Faced with an onslaught of criticism that the 8,000-plus page draft Desert Renewable Energy Conservation Plan , or DRECP, is too complex, unwieldy, and hard to understand to allow substantive and constructive comment by most members of the public, the four state and federal agencies shepherding the plan through the environmental assessment process have pushed back the deadline for public comments by 45 days, from January 9 to February 23, 2015.

In a press release issued last week, the Bureau of Land Management, the U.S. Fish and Wildlife Service, the California Energy Commission, and the California Department of Fish and Wildlife said the comment period extension came as a result of requests from the public for more time.

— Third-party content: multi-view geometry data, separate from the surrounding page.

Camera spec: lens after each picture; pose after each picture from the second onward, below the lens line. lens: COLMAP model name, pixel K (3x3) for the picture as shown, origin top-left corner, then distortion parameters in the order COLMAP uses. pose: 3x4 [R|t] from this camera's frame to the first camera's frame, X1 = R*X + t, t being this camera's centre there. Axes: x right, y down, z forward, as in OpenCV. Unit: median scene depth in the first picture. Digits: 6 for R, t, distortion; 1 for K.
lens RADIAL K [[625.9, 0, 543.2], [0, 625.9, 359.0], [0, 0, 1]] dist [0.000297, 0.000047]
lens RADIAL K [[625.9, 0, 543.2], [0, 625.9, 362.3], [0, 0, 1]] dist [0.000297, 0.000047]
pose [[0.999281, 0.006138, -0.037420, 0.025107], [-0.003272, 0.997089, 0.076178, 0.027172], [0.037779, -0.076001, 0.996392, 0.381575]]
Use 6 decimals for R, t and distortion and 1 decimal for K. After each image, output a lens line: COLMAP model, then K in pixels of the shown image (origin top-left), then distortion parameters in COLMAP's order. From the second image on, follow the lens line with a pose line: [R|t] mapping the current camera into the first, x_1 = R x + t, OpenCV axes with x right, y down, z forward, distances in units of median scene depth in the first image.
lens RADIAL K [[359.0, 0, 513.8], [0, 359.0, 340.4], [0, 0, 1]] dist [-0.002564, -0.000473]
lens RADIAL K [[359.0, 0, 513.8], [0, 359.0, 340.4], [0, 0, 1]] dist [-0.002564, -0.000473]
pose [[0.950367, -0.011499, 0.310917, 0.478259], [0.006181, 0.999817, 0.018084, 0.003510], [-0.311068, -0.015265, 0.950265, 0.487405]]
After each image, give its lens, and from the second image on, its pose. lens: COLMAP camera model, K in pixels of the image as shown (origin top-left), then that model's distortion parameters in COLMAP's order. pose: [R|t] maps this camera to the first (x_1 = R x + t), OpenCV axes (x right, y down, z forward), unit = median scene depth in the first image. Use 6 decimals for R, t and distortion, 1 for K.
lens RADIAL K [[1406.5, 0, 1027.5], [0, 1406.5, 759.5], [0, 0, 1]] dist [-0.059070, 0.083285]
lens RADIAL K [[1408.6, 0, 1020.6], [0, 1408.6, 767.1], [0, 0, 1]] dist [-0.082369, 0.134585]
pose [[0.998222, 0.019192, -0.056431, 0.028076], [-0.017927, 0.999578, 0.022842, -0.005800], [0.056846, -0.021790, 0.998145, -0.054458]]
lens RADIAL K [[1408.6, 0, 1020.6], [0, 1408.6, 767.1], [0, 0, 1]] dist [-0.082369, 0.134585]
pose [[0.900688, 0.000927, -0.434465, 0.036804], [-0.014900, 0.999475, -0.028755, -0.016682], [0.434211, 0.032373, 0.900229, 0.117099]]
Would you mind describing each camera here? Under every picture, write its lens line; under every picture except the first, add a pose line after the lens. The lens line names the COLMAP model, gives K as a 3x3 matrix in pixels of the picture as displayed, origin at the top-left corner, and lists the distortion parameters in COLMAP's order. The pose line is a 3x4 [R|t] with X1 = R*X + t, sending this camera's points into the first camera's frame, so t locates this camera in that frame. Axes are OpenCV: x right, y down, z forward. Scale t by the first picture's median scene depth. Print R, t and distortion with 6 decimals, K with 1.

Neither the National Environmental Policy Act nor the California Environmental Quality Act set a maximum length of a public comment period for draft environmental assessment documents, so the agencies could have extended the comment period for the draft DRECP by a significantly longer amount. (We describe why that might well be a good idea here.)

All 8,000-plus pages of the draft DRECP can be downloaded here, and instructions on how to comment can be found at the DRECP website as well.

And you'd better get cracking: with just under 100 days until the new comment deadline, that's about 800 pages you'll have to read each day to make your comments substantive enough to pass muster with the relevant agencies.